Reference standards for conversion of integrated optical density (IOD) units to picograms (pg) included mutant white eyed female Drosophila melanogaster (0.40 pg DNA per nucleus), erythrocytes of hen Gallus domesticus (2.5 pg DNA per nucleus) and trout Onycorhynchus mykiss (5.2 pg DNA per nucleus), and leucocytes of male human Homo sapiens (7.0 pg DNA per nucleus) whose values were based on previous works78,79 and the Animal Genome Size Database53. The calibration curve computed for standards in the staining batch containing the Ls1a strain yielded an R2 = 0.997 (Supplementary Methods Fig. S2), indicating quantitative staining over a range of 0.40–7.0 pg DNA per nucleus. Only hen and trout standards (Fig. 2a,b) were used in the staining batch with Ls Gulen and Maine specimens.

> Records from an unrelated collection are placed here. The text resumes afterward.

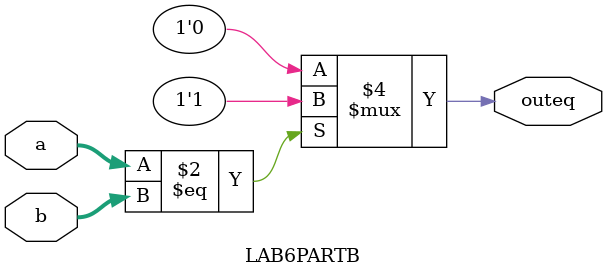
<source format=v>
/*
Name: Houston & Segal
Pate: 2-13-14
Lab 6 Part B
*/

module LAB6PARTB (a,b,outeq);
input [1:0] a,b;
output reg outeq;
always@(a,b)
	if(a==b)
		outeq <= 1;
	else
		outeq <= 0;
endmodule

</source>
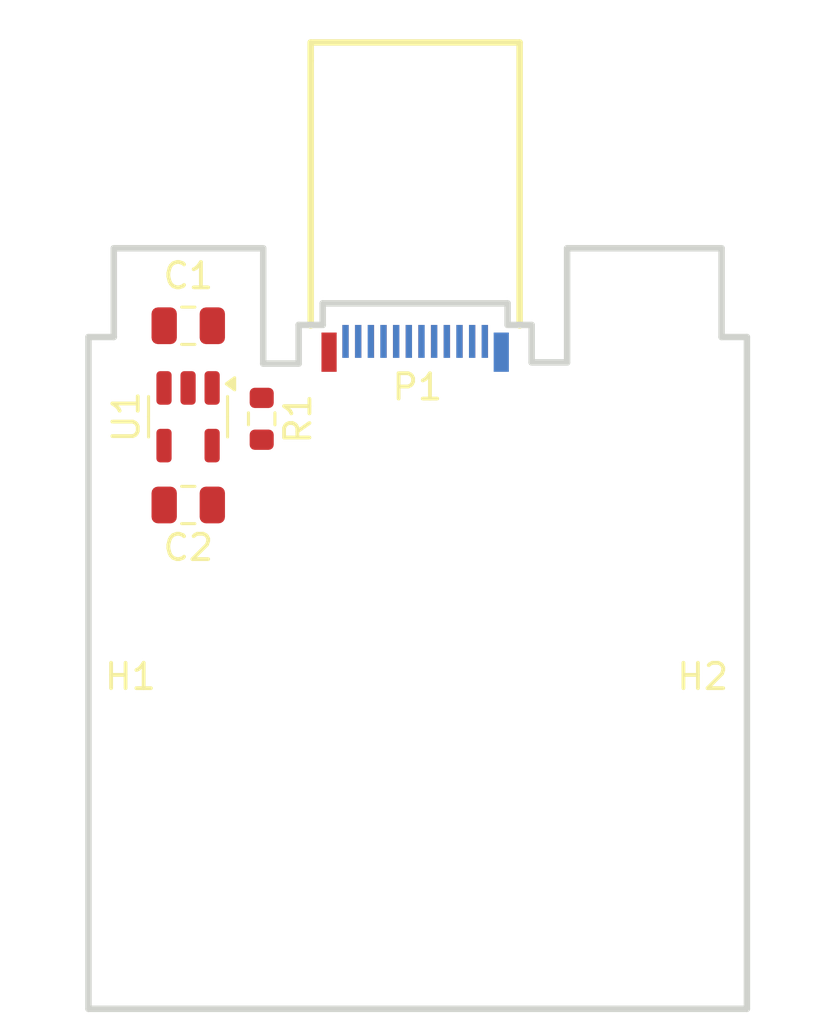
<source format=kicad_pcb>
(kicad_pcb
	(version 20241229)
	(generator "pcbnew")
	(generator_version "9.0")
	(general
		(thickness 0.8)
		(legacy_teardrops no)
	)
	(paper "A4")
	(title_block
		(title "Expansion Card Template (TYPEC-950-ARP24)")
		(rev "X1")
		(company "Framework")
		(comment 1 "This work is licensed under a Creative Commons Attribution 4.0 International License")
		(comment 2 "TYPEC-950-ARP24 version done by Tan Siret AKINCI")
		(comment 4 "https://frame.work")
	)
	(layers
		(0 "F.Cu" signal)
		(2 "B.Cu" signal)
		(9 "F.Adhes" user "F.Adhesive")
		(11 "B.Adhes" user "B.Adhesive")
		(13 "F.Paste" user)
		(15 "B.Paste" user)
		(5 "F.SilkS" user "F.Silkscreen")
		(7 "B.SilkS" user "B.Silkscreen")
		(1 "F.Mask" user)
		(3 "B.Mask" user)
		(17 "Dwgs.User" user "User.Drawings")
		(19 "Cmts.User" user "User.Comments")
		(21 "Eco1.User" user "User.Eco1")
		(23 "Eco2.User" user "User.Eco2")
		(25 "Edge.Cuts" user)
		(27 "Margin" user)
		(31 "F.CrtYd" user "F.Courtyard")
		(29 "B.CrtYd" user "B.Courtyard")
		(35 "F.Fab" user)
		(33 "B.Fab" user)
	)
	(setup
		(pad_to_mask_clearance 0)
		(allow_soldermask_bridges_in_footprints no)
		(tenting front back)
		(pcbplotparams
			(layerselection 0x00000000_00000000_55555555_5755ff5f)
			(plot_on_all_layers_selection 0x00000000_00000000_00000000_00000000)
			(disableapertmacros no)
			(usegerberextensions no)
			(usegerberattributes yes)
			(usegerberadvancedattributes yes)
			(creategerberjobfile yes)
			(dashed_line_dash_ratio 12.000000)
			(dashed_line_gap_ratio 3.000000)
			(svgprecision 4)
			(plotframeref no)
			(mode 1)
			(useauxorigin no)
			(hpglpennumber 1)
			(hpglpenspeed 20)
			(hpglpendiameter 15.000000)
			(pdf_front_fp_property_popups yes)
			(pdf_back_fp_property_popups yes)
			(pdf_metadata yes)
			(pdf_single_document no)
			(dxfpolygonmode yes)
			(dxfimperialunits yes)
			(dxfusepcbnewfont yes)
			(psnegative no)
			(psa4output no)
			(plot_black_and_white yes)
			(sketchpadsonfab no)
			(plotpadnumbers no)
			(hidednponfab no)
			(sketchdnponfab yes)
			(crossoutdnponfab yes)
			(subtractmaskfromsilk no)
			(outputformat 1)
			(mirror no)
			(drillshape 0)
			(scaleselection 1)
			(outputdirectory "")
		)
	)
	(net 0 "")
	(net 1 "GND")
	(net 2 "VBUS")
	(net 3 "unconnected-(P1-VCONN-PadB5)")
	(net 4 "Net-(P1-CC)")
	(net 5 "/USB_D+")
	(net 6 "/USB_D-")
	(net 7 "+3.3V")
	(net 8 "unconnected-(U1-NC-Pad4)")
	(footprint "Capacitor_SMD:C_0805_2012Metric" (layer "F.Cu") (at 136.27 128.17 180))
	(footprint "Package_TO_SOT_SMD:SOT-23-5" (layer "F.Cu") (at 136.2625 124.69 -90))
	(footprint "MountingHole:MountingHole_2.2mm_M2" (layer "F.Cu") (at 133.985183 138.09))
	(footprint "Capacitor_SMD:C_0805_2012Metric" (layer "F.Cu") (at 136.27 121.1 180))
	(footprint "easytypec:TYPEC-SMD_TYPEC-950-ARP24" (layer "F.Cu") (at 145.23 121.93 180))
	(footprint "MountingHole:MountingHole_2.2mm_M2" (layer "F.Cu") (at 156.585183 138.09))
	(footprint "Resistor_SMD:R_0603_1608Metric" (layer "F.Cu") (at 139.17 124.77 -90))
	(gr_line
		(start 132.33 121.543566)
		(end 133.33 121.543566)
		(stroke
			(width 0.254)
			(type solid)
		)
		(layer "Edge.Cuts")
		(uuid "24cba845-2712-4e7b-96f7-2dde5b776696")
	)
	(gr_line
		(start 139.23 118.043566)
		(end 133.33 118.043566)
		(stroke
			(width 0.254)
			(type solid)
		)
		(layer "Edge.Cuts")
		(uuid "66676aac-97c7-4dc0-ba58-4cfc9ef7a861")
	)
	(gr_line
		(start 133.33 121.543566)
		(end 133.33 118.043566)
		(stroke
			(width 0.254)
			(type solid)
		)
		(layer "Edge.Cuts")
		(uuid "6e8a5de6-8610-4fa4-9f38-b921b5f6be25")
	)
	(gr_line
		(start 132.33 148.043566)
		(end 158.33 148.043566)
		(stroke
			(width 0.254)
			(type solid)
		)
		(layer "Edge.Cuts")
		(uuid "73f2d8b4-c005-4f0a-8d78-afedc5f0b18f")
	)
	(gr_line
		(start 140.63 122.592)
		(end 139.23 122.592)
		(stroke
			(width 0.254)
			(type solid)
		)
		(layer "Edge.Cuts")
		(uuid "744e36a5-e9dd-4c54-8442-14928ac8654e")
	)
	(gr_line
		(start 151.23 118.043566)
		(end 151.23 122.546)
		(stroke
			(width 0.254)
			(type solid)
		)
		(layer "Edge.Cuts")
		(uuid "8ac97646-73c0-4f8f-ad92-b08a8a05d696")
	)
	(gr_line
		(start 157.33 121.543566)
		(end 157.33 118.043566)
		(stroke
			(width 0.254)
			(type solid)
		)
		(layer "Edge.Cuts")
		(uuid "99d5718d-e8a4-4262-93c4-559114b9a240")
	)
	(gr_line
		(start 157.33 121.543566)
		(end 158.33 121.543566)
		(stroke
			(width 0.254)
			(type solid)
		)
		(layer "Edge.Cuts")
		(uuid "9e97b394-d3fa-4a82-a382-25784d29dff0")
	)
	(gr_line
		(start 151.23 118.043566)
		(end 157.33 118.043566)
		(stroke
			(width 0.254)
			(type solid)
		)
		(layer "Edge.Cuts")
		(uuid "bc0a36d5-a4a2-49d5-a013-61f41aa11087")
	)
	(gr_line
		(start 132.33 121.543566)
		(end 132.33 148.043566)
		(stroke
			(width 0.254)
			(type solid)
		)
		(layer "Edge.Cuts")
		(uuid "da3e9493-9c08-4f94-bee1-ee008539ffa0")
	)
	(gr_line
		(start 158.33 121.543566)
		(end 158.33 148.043566)
		(stroke
			(width 0.254)
			(type solid)
		)
		(layer "Edge.Cuts")
		(uuid "da6ee7ef-c214-4944-934b-bacf4bab8142")
	)
	(gr_line
		(start 149.83 122.546)
		(end 151.23 122.546)
		(stroke
			(width 0.254)
			(type solid)
		)
		(layer "Edge.Cuts")
		(uuid "e193983e-2d71-4449-a6b4-21dddd65a476")
	)
	(gr_line
		(start 139.23 118.043566)
		(end 139.23 122.592)
		(stroke
			(width 0.254)
			(type solid)
		)
		(layer "Edge.Cuts")
		(uuid "e30ce320-5b7b-467a-a445-a03c3035efdc")
	)
	(zone
		(net 7)
		(net_name "+3.3V")
		(layer "F.Cu")
		(uuid "1576039b-18da-48b5-9e86-e887c16b1311")
		(hatch edge 0.5)
		(priority 1)
		(connect_pads yes
			(clearance 0.1524)
		)
		(min_thickness 0.25)
		(filled_areas_thickness no)
		(fill
			(thermal_gap 0.5)
			(thermal_bridge_width 0.5)
		)
		(polygon
			(pts
				(xy 133.2 121.593566) (xy 132.27 121.593566) (xy 132.23 148.643566) (xy 158.33 148.643566) (xy 158.33 121.553566)
				(xy 157.34 121.533566) (xy 157.33 118.043566) (xy 133.23 118.143566)
			)
		)
	)
	(zone
		(net 0)
		(net_name "")
		(layers "F.Cu" "B.Cu")
		(uuid "6fa0acaa-61a0-45a4-a83c-9b746d58bffd")
		(hatch edge 0.5)
		(connect_pads
			(clearance 0)
		)
		(min_thickness 0.25)
		(filled_areas_thickness no)
		(keepout
			(tracks allowed)
			(vias allowed)
			(pads allowed)
			(copperpour not_allowed)
			(footprints allowed)
		)
		(placement
			(enabled no)
			(sheetname "")
		)
		(fill
			(thermal_gap 0.5)
			(thermal_bridge_width 0.5)
		)
		(polygon
			(pts
				(xy 149.734868 121.216684) (xy 140.741196 121.216684) (xy 140.72774 118.24025) (xy 149.721412 118.24025)
			)
		)
	)
	(zone
		(net 7)
		(net_name "+3.3V")
		(layer "B.Cu")
		(uuid "e4d86518-cded-4081-9f4b-2706bfc36116")
		(hatch edge 0.5)
		(priority 1)
		(connect_pads yes
			(clearance 0.1524)
		)
		(min_thickness 0.25)
		(filled_areas_thickness no)
		(fill
			(thermal_gap 0.5)
			(thermal_bridge_width 0.5)
		)
		(polygon
			(pts
				(xy 133.2 121.593566) (xy 132.27 121.593566) (xy 132.23 148.643566) (xy 158.33 148.643566) (xy 158.33 121.553566)
				(xy 157.34 121.533566) (xy 157.33 118.043566) (xy 133.23 118.143566)
			)
		)
	)
	(embedded_fonts no)
)

</source>
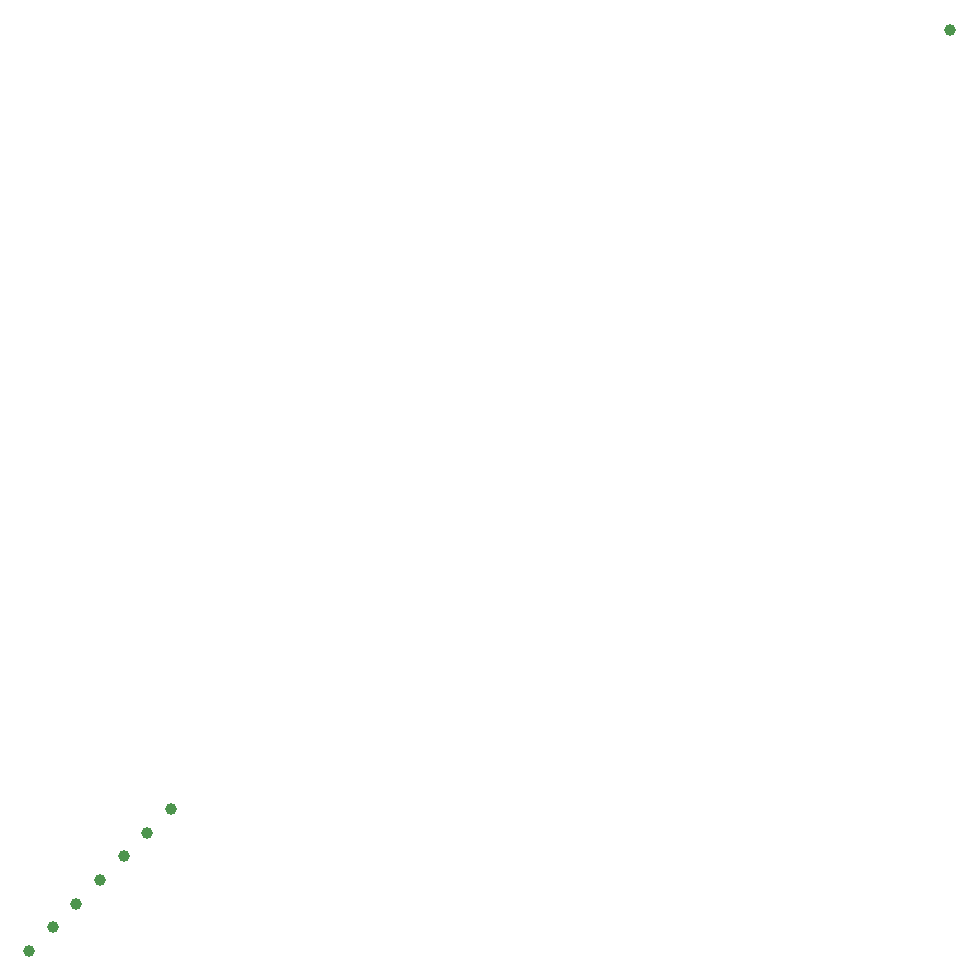
<source format=gbr>
G04 Examples for testing time performance of Gerber parsers*
%FSLAX26Y26*%
%MOMM*%
%ADD10C,1*%
%LPD*%
D10*
X0Y0D03*
X78000000Y78000000D03*
X2000000Y2000000D03*
X4000000Y4000000D03*
X6000000Y6000000D03*
X8000000Y8000000D03*
X10000000Y10000000D03*
X12000000Y12000000D03*
M02*

</source>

The mean nuclear DNA contents are reported as 2C values in picograms (pg) and converted to gigabase (Gb) pairs (1 pg DNA = 0.978 Gb) for both FCM and FIAD derived estimates80.

Statistical analyses

Differences in nuclear DNA content of somatic tissues between LsTromsø nauplii (FCM Run 1 and 2) and Ls Gulen germinal (eggs and sperm) or somatic tissues of LsTromsø and Ls Gulen adult males and females (FCM Run 3–4), as well as those of Ls Gulen adults obtained using FIAD, were analyzed by Students t-test. Analysis of variance (ANOVA) was used to detect significant differences in nuclear DNA content of somatic tissue of adult wild caught and laboratory LsTromsø strain L. salmonis salmonis (FCM Run 5) using fluorescence (FL) PI values as dependent variable and gender and strain (laboratory or wild) as factors. In Exploratory Data Analysis (EDA), Grubbs’ test was used to detect presence of outliers and Levene’s and Shapiro–Wilk tests were used to test homogeneity of variances among groups. Statistical analyses were performed using IBM SPSS Statistics v.25 software. Differences were accepted as significant when P < 0.05. Data are reported as mean ± standard error (SE). The Shapiro-Wilks test applied to nuclei within each of 10 specimens measured using FIAD revealed no departures from normality. Differences between male and female genome sizes based on FIAD were tested using two sample, two tailed Student t-tests.

Ethical standards

The study has been planned an implemented and its results reported in accordance with ARRIVE guidelines (https://arriveguidelines.org). Sampling of parasites from infected fish were carried out in facilities approved by the Norwegian Food Safety Authority (Mattilsynet, FOTS). Fish were handled according to the Norwegian regulations for use of fish as laboratory animals (Norwegian Animal Research Authority) and all operations performed by approved personnel at the Tromsø Aquaculture Research Station (FOTS license nr. 110) and at the Institute of Marine Research in Bergen (permit nr. 2009/186329). The fresh chicken blood samples were provided by a professional veterinarian (D.C.R. Da Rocha Marques, Tromsø, Norway) and the human blood samples (isolated MNCs of anonymous donors) by the University Hospital of North Norway (UNN, Tromsø, Norway). The latter experimental work was done in accordance with relevant national guidelines/regulations and approved by Helse Nord RHF (https://helse-nord.no/ Tromsø, Norway,) via a contract for ‘Use of blood donor blood for purposes other than patient care’ stipulated between the Blood Bank/UNN and S. Peruzzi at UiT (contract nr. SJ1398/V2 of 18 November 2020). The experiments conducted at James Madison University were carried out in accordance with the National Science Foundations’ regulations for use of animals in experiments. Drosophila tissues and blood of chicken, trout and human were provided by research staff of James Madison University These standard preparations were made on a single day in the early 1990’s, stored in the dark at room temperature, and used in all subsequent staining procedures in GAW’s laboratory.